Sulpicia was an ancient Roman poet who was active during the reign of the emperor Domitian  (r. AD 81–96).  She is mostly known through two poems of Martial; she is also mentioned by Ausonius, Sidonius Apollinaris, and Fulgentius.  A seventy-line hexameter poem and two lines of iambic trimeter attributed to Sulpicia survive; the hexameters are now generally thought to have been a fourth- or fifth-century imitation of Sulpicia.  Judging by the ancient references to her and the single surviving couplet of her poetry, Sulpicia wrote love poetry discussing her desire for her husband, and was known for her frank sexuality.

Life
Little is known of Sulpicia's life.  She was married to a man named Calenus, likely a patron of Martial, who is the source of most of what is known about her.  Martial mentions her in two poems, and praises her faithfulness. His epigram 10.38 suggests that Sulpicia and Calenus were married for at least 15 years, at which point, judging by ancient Roman marriage norms, Sulpicia would have been at least 30.  The poem is usually read as a poem of consolation after Sulpicia's death, though Amy Richlin argues that it might instead have been written about Sulpicia and Calenus having divorced, and Edward Courtney suggests that it is celebrating an anniversary.  If it was written as a consolation for Sulpicia's death, she probably died between 95 and 98 AD.

As Sulpicia is also the name of the only other Roman woman poet about whom any substantial information has survived, Thomas Hubbard suggests that her name was a pseudonym borrowed from the earlier Sulpicia.

**Written exercise**
Retype the passage about Sulpicia word for word, everything from "Sulpicia was an" down to "her frank sexuality.".

**Items from a data source**
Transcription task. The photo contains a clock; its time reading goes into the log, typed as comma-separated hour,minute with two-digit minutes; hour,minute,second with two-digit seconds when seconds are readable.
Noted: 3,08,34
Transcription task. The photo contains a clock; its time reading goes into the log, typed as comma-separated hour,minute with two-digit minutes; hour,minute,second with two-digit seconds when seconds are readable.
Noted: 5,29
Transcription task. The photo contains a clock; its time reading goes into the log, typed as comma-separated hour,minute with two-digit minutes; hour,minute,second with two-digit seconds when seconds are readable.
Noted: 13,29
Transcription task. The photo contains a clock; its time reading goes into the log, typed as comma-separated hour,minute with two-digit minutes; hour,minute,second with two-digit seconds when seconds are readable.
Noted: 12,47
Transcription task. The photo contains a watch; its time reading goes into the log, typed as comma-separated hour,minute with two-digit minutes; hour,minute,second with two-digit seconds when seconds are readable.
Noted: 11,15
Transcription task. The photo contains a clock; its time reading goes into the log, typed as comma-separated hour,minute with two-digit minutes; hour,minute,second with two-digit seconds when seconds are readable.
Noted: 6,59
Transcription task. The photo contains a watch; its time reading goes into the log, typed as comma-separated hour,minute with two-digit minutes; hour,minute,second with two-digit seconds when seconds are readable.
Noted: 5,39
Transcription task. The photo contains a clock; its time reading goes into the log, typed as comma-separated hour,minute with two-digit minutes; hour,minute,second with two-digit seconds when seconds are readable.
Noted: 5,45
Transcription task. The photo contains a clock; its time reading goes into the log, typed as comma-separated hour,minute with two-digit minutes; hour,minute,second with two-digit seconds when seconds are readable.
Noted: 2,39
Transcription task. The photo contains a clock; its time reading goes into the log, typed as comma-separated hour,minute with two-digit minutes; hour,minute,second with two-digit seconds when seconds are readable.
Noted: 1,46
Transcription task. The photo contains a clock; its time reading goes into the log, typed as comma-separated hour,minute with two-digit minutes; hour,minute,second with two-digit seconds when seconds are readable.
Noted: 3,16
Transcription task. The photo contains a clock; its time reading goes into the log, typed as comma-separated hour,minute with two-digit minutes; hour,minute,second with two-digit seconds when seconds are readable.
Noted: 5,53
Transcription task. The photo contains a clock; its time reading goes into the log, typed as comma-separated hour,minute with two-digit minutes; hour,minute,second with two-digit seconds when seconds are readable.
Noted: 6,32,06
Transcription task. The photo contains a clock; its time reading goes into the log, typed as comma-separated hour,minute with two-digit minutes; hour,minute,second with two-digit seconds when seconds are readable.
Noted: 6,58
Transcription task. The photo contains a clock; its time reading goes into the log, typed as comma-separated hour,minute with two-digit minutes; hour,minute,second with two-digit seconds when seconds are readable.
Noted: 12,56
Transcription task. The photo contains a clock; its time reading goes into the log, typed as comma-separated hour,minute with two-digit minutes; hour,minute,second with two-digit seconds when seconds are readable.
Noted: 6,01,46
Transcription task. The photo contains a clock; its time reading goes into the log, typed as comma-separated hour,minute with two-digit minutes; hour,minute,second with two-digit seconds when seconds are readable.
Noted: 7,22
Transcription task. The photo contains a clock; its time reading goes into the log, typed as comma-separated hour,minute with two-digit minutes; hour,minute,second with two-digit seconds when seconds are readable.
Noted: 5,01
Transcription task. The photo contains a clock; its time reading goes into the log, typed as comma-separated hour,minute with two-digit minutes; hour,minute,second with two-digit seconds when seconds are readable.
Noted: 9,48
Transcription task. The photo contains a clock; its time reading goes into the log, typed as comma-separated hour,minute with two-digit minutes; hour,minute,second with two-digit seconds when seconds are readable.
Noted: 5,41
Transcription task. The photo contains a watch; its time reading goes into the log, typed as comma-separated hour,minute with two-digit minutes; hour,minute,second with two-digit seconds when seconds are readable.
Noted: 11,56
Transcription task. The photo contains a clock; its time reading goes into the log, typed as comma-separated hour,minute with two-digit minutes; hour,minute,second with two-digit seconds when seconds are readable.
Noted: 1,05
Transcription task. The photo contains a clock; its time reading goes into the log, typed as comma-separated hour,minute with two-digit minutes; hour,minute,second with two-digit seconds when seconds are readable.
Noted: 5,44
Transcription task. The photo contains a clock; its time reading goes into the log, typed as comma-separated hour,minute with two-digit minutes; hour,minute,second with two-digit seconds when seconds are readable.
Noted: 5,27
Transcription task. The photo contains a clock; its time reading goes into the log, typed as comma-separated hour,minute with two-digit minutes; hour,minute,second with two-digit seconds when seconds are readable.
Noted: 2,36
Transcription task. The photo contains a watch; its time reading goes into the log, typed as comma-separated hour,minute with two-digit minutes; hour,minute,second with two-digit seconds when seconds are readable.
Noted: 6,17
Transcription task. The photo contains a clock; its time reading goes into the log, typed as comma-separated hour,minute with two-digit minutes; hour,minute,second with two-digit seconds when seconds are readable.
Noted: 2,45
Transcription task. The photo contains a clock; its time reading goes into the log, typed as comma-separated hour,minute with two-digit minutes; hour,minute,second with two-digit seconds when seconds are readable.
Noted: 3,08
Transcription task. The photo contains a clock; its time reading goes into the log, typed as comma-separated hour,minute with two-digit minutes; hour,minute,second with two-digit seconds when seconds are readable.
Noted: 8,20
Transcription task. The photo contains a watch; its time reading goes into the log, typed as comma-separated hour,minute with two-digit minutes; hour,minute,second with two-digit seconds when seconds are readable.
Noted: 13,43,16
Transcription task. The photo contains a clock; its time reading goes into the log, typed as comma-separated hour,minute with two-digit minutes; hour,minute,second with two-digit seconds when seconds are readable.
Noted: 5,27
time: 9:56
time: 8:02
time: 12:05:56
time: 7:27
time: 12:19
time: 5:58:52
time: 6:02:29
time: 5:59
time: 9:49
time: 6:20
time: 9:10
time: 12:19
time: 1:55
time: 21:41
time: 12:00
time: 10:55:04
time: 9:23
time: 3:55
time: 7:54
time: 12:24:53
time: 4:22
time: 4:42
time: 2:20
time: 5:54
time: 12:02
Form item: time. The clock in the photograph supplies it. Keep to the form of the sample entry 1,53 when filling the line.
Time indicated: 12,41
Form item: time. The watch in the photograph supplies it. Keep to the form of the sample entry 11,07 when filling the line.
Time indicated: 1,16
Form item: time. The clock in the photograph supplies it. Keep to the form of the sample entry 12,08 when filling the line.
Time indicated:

**Solution**
Sulpicia was an ancient Roman poet who was active during the reign of the emperor Domitian  (r. AD 81–96).  She is mostly known through two poems of Martial; she is also mentioned by Ausonius, Sidonius Apollinaris, and Fulgentius.  A seventy-line hexameter poem and two lines of iambic trimeter attributed to Sulpicia survive; the hexameters are now generally thought to have been a fourth- or fifth-century imitation of Sulpicia.  Judging by the ancient references to her and the single surviving couplet of her poetry, Sulpicia wrote love poetry discussing her desire for her husband, and was known for her frank sexuality.